* **Exercise input**
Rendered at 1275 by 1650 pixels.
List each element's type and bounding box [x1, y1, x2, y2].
...
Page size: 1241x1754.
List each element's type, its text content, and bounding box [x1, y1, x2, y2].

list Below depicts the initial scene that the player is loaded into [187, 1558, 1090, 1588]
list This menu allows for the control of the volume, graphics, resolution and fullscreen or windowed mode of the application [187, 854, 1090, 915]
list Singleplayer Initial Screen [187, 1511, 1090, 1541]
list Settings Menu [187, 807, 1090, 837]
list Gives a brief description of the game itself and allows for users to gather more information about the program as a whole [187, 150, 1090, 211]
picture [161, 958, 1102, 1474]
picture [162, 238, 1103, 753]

* **Directive**
The required answer is the run of lines above, starting at the line with "Rendered at 1275 by 1650 pixels." and ending at the line with "List each element's type and", reproduced exactly with both ends.

* **Final answer**
Rendered at 1275 by 1650 pixels.
List each element's type and bounding box [x1, y1, x2, y2].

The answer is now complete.